This book was provided to me courtesy of Random House India for review purposes.
John Boyne is the author of the much acclaimed ‘The boy in the Striped Pajamas’, which was made into a movie a few years ago. I haven’t read that book, but I saw the movie and cried buckets over the story of a young, lonely boy and the cards that fate deals him. However, reading this book reminded me of ‘The curious case of the dog in the night time’, with the same simplicity of writing and the feeling of floating around great and momentous happenings of adult life. I felt as if I were a child myself, shadowing Alfie as he moves around in an adult world that is no longer as safe and secure as it once was.

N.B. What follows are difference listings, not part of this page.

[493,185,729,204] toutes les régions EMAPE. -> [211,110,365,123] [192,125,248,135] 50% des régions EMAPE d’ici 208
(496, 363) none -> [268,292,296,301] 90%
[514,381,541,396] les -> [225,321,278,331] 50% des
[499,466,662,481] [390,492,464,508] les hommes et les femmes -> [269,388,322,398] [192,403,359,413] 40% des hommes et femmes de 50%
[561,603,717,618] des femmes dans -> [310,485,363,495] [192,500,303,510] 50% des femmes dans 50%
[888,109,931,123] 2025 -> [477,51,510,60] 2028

I loved this beautiful cover, but sadly the proof copy I received carried a simple, plainer one. The first page also listed an illustrator’s name, but contained only one illustration on the page introducing the author and so I suppose the proper book will contain more illustrations, which would definitely add a lovely cherry to the cake for readers.

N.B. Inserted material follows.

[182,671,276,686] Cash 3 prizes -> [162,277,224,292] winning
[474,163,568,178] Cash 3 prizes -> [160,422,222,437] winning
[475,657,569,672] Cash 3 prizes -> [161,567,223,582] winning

‘Stay where you are and then leave’ was a phrase that I didn’t understand at first and I completely agreed with the oft-repeated question of Alfie’s father, which was, ‘What does it mean?’. It was used by Alfie’s father’s commanding officer as he sent the soldiers over the trenches, and which I supposed literally meant to hold their positions while those in front of them fell and then move out of the trenches to take their place.
Alfie Summerfield’s father left for fighting in the first world war and they haven’t received any letters from him in over a year. Alfie believes that his mother is lying to him and his father is actually dead. And yet, he refrains from questioning her or throwing tantrums. He comes across as a solemn, grownup little guy. It breaks your heart to see him struggle to understand the secrets that the adults are keeping from him and manfully refuse to give in. He is stolid and with a keen sense of duty that seems to be both utterly sweet and in a way sad. His Czech friend is a sweet and intelligent girl and when she and her father are carted off to an internment camp for the duration of the war, Alfie is provided with an opportunity that is another in a long series of butterfly effects that lead Alfie to his father. ( As an aside, it seems heartless and cruel to cart-off people this way, but I do admire the ability of the Americans to be completely unapologetic when it comes to matters of national security since the very beginning; case in point – the number of times the famous Shahrukh Khan has been detained at American airports despite protests about him being an Indian celebrity, with no results.)
It is a touching story. And full of hope. I read the whole book in one sitting and afterwards could not shake off the feeling of being a little kid running around with friends in the summer. It was wonderfully written and I recommend reading it no matter what age you are.